Il connubio creativo fra il fotografo Peter Menzel e lo scrittore Faith D’Aluisio ha dato vita ad un progetto documentaristico riguardante le abitudini alimentari contemporanee.

La visione artistica del fotografo documenta e descrive, in maniera dettagliata, attraverso questi scatti, come le consuetudini alimentari siano influenzate in maniera differente, da un polo all’altro del mondo in base all’ambiente, alla cultura e alla ricchezza di un popolo.

Etnie e aspetti sociali influenzano in modo diretto tutto ciò che viene servito sulla propria tavola.
La fotografia, in quanto fonte materiale inesauribile, ci racconta mediante questa collezione l’interpretazione del valore del caro vita e della spesa per alcune famiglia. La concezione del vitto cambia, sulle tavole imbandite la spesa delle famiglie nel mondo varia da 1 dollaro a 700 dollari a settimana.

Una raccolta d’immagini durata tredici anni ha dato luogo alla selezione teoretica per la mostra “Hungry Planet” che oggi è possibile visitare presso il Nobel Peace Center major e dalla quale è conseguita, successivamente, la nascita di un libro.

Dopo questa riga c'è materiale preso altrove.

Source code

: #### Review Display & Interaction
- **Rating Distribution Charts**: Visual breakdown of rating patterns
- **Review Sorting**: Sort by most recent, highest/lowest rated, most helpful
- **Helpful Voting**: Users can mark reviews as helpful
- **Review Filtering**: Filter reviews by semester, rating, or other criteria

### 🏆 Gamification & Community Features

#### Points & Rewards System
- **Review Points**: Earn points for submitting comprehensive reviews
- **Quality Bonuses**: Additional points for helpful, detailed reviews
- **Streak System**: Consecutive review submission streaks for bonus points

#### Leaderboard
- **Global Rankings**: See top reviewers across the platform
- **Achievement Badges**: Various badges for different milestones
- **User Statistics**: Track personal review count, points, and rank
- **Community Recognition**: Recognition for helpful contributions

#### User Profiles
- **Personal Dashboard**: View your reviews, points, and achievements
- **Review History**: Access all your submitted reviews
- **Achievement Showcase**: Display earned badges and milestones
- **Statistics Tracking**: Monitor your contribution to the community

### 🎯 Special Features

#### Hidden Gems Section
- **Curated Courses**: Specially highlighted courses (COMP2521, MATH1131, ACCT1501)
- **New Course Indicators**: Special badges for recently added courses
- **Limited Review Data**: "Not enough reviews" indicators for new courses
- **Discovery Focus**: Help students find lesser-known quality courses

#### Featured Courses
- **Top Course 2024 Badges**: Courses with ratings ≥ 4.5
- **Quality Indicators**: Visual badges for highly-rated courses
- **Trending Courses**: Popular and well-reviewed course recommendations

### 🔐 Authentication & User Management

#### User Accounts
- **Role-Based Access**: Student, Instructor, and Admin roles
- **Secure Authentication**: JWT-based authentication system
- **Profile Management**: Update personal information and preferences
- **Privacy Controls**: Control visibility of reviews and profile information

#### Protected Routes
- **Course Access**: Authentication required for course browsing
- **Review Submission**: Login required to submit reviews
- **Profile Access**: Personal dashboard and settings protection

La fotografia sociale ad opera di Menzel e D’Aluisio narra le sfide di un mondo che vive di eccessi, dalla sovrabbondanza alla carenza di cibo.

È importante sottolineare che il livello di insufficienza alimentare è sempre più diffuso.
Dai dati raccolti da FAO, UNAIDS e Organizzazione Mondiale della Sanità, il Programma Alimentare Mondiale ha, ad esempio, rilevato che circa 870 milioni di persone nel mondo non mangiano a sufficienza per essere considerati in stato di buona salute. Questo significa che una persona su otto, nel mondo, ogni sera va a letto affamata. Anche secondo l’OMS la fame è al primo posto nella lista dei dieci principali rischi per la salute e causa un numero di vittime maggiore rispetto a quelle arrecate da AIDS, tubercolosi e malaria messi insieme.